→ **Exercise aim**: Extract every line of the material below and reproduce it faithfully.

→ **Material provided**:
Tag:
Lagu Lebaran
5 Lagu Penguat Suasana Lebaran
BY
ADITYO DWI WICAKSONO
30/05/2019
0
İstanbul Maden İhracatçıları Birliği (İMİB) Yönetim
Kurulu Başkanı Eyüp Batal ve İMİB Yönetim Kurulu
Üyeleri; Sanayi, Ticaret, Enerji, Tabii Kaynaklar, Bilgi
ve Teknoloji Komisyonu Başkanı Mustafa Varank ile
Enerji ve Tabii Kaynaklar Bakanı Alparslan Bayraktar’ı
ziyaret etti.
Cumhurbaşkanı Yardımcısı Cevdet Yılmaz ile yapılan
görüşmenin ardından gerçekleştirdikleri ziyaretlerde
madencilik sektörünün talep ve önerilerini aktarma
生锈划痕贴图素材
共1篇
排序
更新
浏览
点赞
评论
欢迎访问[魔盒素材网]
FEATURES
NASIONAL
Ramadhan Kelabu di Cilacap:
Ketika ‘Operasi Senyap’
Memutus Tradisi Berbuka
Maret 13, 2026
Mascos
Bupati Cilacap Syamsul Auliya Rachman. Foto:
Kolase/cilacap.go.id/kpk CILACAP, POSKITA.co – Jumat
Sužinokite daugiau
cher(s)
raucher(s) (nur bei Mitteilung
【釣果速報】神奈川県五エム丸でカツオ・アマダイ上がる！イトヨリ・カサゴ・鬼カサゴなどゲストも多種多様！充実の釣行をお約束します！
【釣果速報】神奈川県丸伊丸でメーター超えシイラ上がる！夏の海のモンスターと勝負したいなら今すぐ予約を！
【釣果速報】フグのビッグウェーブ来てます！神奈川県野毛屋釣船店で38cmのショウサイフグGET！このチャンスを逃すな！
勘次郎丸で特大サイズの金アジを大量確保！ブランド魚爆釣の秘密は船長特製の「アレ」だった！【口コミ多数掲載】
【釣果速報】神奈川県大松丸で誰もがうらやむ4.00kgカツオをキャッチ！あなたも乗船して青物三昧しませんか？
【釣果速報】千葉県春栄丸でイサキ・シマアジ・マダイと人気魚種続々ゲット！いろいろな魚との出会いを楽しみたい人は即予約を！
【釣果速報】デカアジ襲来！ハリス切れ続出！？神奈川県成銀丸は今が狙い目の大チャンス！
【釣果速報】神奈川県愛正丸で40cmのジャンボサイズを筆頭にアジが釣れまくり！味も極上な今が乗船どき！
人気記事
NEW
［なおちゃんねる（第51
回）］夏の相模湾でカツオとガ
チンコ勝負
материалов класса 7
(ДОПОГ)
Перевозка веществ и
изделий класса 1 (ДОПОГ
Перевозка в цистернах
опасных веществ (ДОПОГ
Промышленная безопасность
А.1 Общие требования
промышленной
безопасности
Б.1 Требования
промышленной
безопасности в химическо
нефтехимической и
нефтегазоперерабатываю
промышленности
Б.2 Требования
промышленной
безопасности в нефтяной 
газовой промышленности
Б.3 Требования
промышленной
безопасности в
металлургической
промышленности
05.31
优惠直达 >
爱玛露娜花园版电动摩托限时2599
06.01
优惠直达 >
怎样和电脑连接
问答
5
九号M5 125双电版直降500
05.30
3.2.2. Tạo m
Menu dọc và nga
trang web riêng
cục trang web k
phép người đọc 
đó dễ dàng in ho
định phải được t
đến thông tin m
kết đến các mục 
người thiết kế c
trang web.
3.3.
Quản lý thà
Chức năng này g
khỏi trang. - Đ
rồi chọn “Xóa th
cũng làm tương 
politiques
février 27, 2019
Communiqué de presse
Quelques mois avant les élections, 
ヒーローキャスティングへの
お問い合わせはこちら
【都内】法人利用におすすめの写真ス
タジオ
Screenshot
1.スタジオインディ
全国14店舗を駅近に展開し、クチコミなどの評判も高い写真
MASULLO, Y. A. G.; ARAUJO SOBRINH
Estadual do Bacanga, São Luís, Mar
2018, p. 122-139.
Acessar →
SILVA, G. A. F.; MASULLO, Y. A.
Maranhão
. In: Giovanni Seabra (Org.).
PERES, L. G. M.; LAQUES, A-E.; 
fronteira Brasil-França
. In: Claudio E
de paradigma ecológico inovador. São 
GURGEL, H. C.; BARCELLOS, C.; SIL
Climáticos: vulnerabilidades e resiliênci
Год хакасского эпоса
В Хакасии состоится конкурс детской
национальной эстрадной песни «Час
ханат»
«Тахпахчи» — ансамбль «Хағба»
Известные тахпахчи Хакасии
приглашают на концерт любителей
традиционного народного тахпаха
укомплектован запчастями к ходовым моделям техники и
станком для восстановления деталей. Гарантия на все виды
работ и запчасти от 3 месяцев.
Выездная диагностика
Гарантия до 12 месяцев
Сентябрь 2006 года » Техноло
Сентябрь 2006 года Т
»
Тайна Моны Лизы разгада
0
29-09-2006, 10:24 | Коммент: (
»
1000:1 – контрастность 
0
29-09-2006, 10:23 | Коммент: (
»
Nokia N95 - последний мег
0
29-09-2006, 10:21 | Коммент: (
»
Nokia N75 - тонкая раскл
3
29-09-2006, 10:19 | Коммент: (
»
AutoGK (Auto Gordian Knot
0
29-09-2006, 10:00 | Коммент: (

→ **Result**:
Tag:
Lagu Lebaran
5 Lagu Penguat Suasana Lebaran
BY
ADITYO DWI WICAKSONO
30/05/2019
0
İstanbul Maden İhracatçıları Birliği (İMİB) Yönetim
Kurulu Başkanı Eyüp Batal ve İMİB Yönetim Kurulu
Üyeleri; Sanayi, Ticaret, Enerji, Tabii Kaynaklar, Bilgi
ve Teknoloji Komisyonu Başkanı Mustafa Varank ile
Enerji ve Tabii Kaynaklar Bakanı Alparslan Bayraktar’ı
ziyaret etti.
Cumhurbaşkanı Yardımcısı Cevdet Yılmaz ile yapılan
görüşmenin ardından gerçekleştirdikleri ziyaretlerde
madencilik sektörünün talep ve önerilerini aktarma
生锈划痕贴图素材
共1篇
排序
更新
浏览
点赞
评论
欢迎访问[魔盒素材网]
FEATURES
NASIONAL
Ramadhan Kelabu di Cilacap:
Ketika ‘Operasi Senyap’
Memutus Tradisi Berbuka
Maret 13, 2026
Mascos
Bupati Cilacap Syamsul Auliya Rachman. Foto:
Kolase/cilacap.go.id/kpk CILACAP, POSKITA.co – Jumat
Sužinokite daugiau
cher(s)
raucher(s) (nur bei Mitteilung
【釣果速報】神奈川県五エム丸でカツオ・アマダイ上がる！イトヨリ・カサゴ・鬼カサゴなどゲストも多種多様！充実の釣行をお約束します！
【釣果速報】神奈川県丸伊丸でメーター超えシイラ上がる！夏の海のモンスターと勝負したいなら今すぐ予約を！
【釣果速報】フグのビッグウェーブ来てます！神奈川県野毛屋釣船店で38cmのショウサイフグGET！このチャンスを逃すな！
勘次郎丸で特大サイズの金アジを大量確保！ブランド魚爆釣の秘密は船長特製の「アレ」だった！【口コミ多数掲載】
【釣果速報】神奈川県大松丸で誰もがうらやむ4.00kgカツオをキャッチ！あなたも乗船して青物三昧しませんか？
【釣果速報】千葉県春栄丸でイサキ・シマアジ・マダイと人気魚種続々ゲット！いろいろな魚との出会いを楽しみたい人は即予約を！
【釣果速報】デカアジ襲来！ハリス切れ続出！？神奈川県成銀丸は今が狙い目の大チャンス！
【釣果速報】神奈川県愛正丸で40cmのジャンボサイズを筆頭にアジが釣れまくり！味も極上な今が乗船どき！
人気記事
NEW
［なおちゃんねる（第51
回）］夏の相模湾でカツオとガ
チンコ勝負
материалов класса 7
(ДОПОГ)
Перевозка веществ и
изделий класса 1 (ДОПОГ
Перевозка в цистернах
опасных веществ (ДОПОГ
Промышленная безопасность
А.1 Общие требования
промышленной
безопасности
Б.1 Требования
промышленной
безопасности в химическо
нефтехимической и
нефтегазоперерабатываю
промышленности
Б.2 Требования
промышленной
безопасности в нефтяной 
газовой промышленности
Б.3 Требования
промышленной
безопасности в
металлургической
промышленности
05.31
优惠直达 >
爱玛露娜花园版电动摩托限时2599
06.01
优惠直达 >
怎样和电脑连接
问答
5
九号M5 125双电版直降500
05.30
3.2.2. Tạo m
Menu dọc và nga
trang web riêng
cục trang web k
phép người đọc 
đó dễ dàng in ho
định phải được t
đến thông tin m
kết đến các mục 
người thiết kế c
trang web.
3.3.
Quản lý thà
Chức năng này g
khỏi trang. - Đ
rồi chọn “Xóa th
cũng làm tương 
politiques
février 27, 2019
Communiqué de presse
Quelques mois avant les élections, 
ヒーローキャスティングへの
お問い合わせはこちら
【都内】法人利用におすすめの写真ス
タジオ
Screenshot
1.スタジオインディ
全国14店舗を駅近に展開し、クチコミなどの評判も高い写真
MASULLO, Y. A. G.; ARAUJO SOBRINH
Estadual do Bacanga, São Luís, Mar
2018, p. 122-139.
Acessar →
SILVA, G. A. F.; MASULLO, Y. A.
Maranhão
. In: Giovanni Seabra (Org.).
PERES, L. G. M.; LAQUES, A-E.; 
fronteira Brasil-França
. In: Claudio E
de paradigma ecológico inovador. São 
GURGEL, H. C.; BARCELLOS, C.; SIL
Climáticos: vulnerabilidades e resiliênci
Год хакасского эпоса
В Хакасии состоится конкурс детской
национальной эстрадной песни «Час
ханат»
«Тахпахчи» — ансамбль «Хағба»
Известные тахпахчи Хакасии
приглашают на концерт любителей
традиционного народного тахпаха
укомплектован запчастями к ходовым моделям техники и
станком для восстановления деталей. Гарантия на все виды
работ и запчасти от 3 месяцев.
Выездная диагностика
Гарантия до 12 месяцев
Сентябрь 2006 года » Техноло
Сентябрь 2006 года Т
»
Тайна Моны Лизы разгада
0
29-09-2006, 10:24 | Коммент: (
»
1000:1 – контрастность 
0
29-09-2006, 10:23 | Коммент: (
»
Nokia N95 - последний мег
0
29-09-2006, 10:21 | Коммент: (
»
Nokia N75 - тонкая раскл
3
29-09-2006, 10:19 | Коммент: (
»
AutoGK (Auto Gordian Knot
0
29-09-2006, 10:00 | Коммент: (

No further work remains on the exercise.